Exercise description →
Character for character, transcribe the entries below, minus the images.

Data for processing →
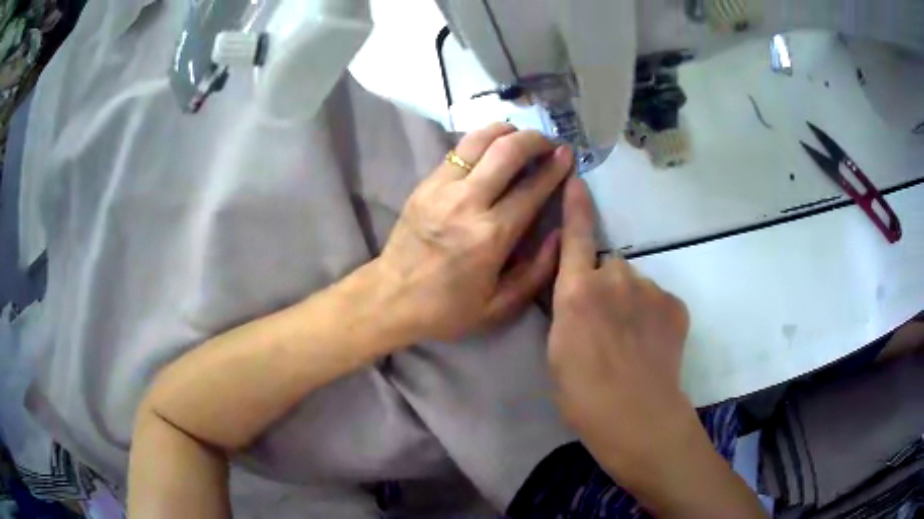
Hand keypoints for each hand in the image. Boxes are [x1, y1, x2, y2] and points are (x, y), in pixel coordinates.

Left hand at [376, 123, 573, 342]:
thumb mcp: (500, 307)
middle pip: (507, 151)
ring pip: (479, 140)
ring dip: (506, 131)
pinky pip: (458, 150)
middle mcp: (467, 203)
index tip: (567, 156)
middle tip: (549, 142)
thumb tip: (560, 232)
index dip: (555, 168)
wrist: (390, 298)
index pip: (532, 188)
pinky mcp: (425, 184)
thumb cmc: (447, 308)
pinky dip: (481, 141)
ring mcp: (441, 188)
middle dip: (535, 139)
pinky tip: (492, 148)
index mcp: (490, 236)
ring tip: (521, 136)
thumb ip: (537, 270)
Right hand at [548, 176, 693, 477]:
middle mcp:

Solution for this exercise →
Hand keypoints for each hand in the image. Boxes are [x1, y1, x2, y2] and points are (x, y), in pixel coordinates.

Left hand at [376, 123, 573, 342]:
thumb mcp: (500, 307)
middle pip: (507, 151)
ring pip: (479, 140)
ring dip: (506, 131)
pinky pip: (458, 150)
middle mcp: (467, 203)
index tip: (567, 156)
middle tip: (549, 142)
thumb tip: (560, 232)
index dip: (555, 168)
wrist: (390, 298)
index pip: (532, 188)
pinky mcp: (425, 184)
thumb cmc: (447, 308)
pinky dip: (481, 141)
ring mcp: (441, 188)
middle dip: (535, 139)
pinky tip: (492, 148)
index mcp: (490, 236)
ring tip: (521, 136)
thumb ip: (537, 270)
Right hand at [548, 176, 693, 477]:
middle mcp:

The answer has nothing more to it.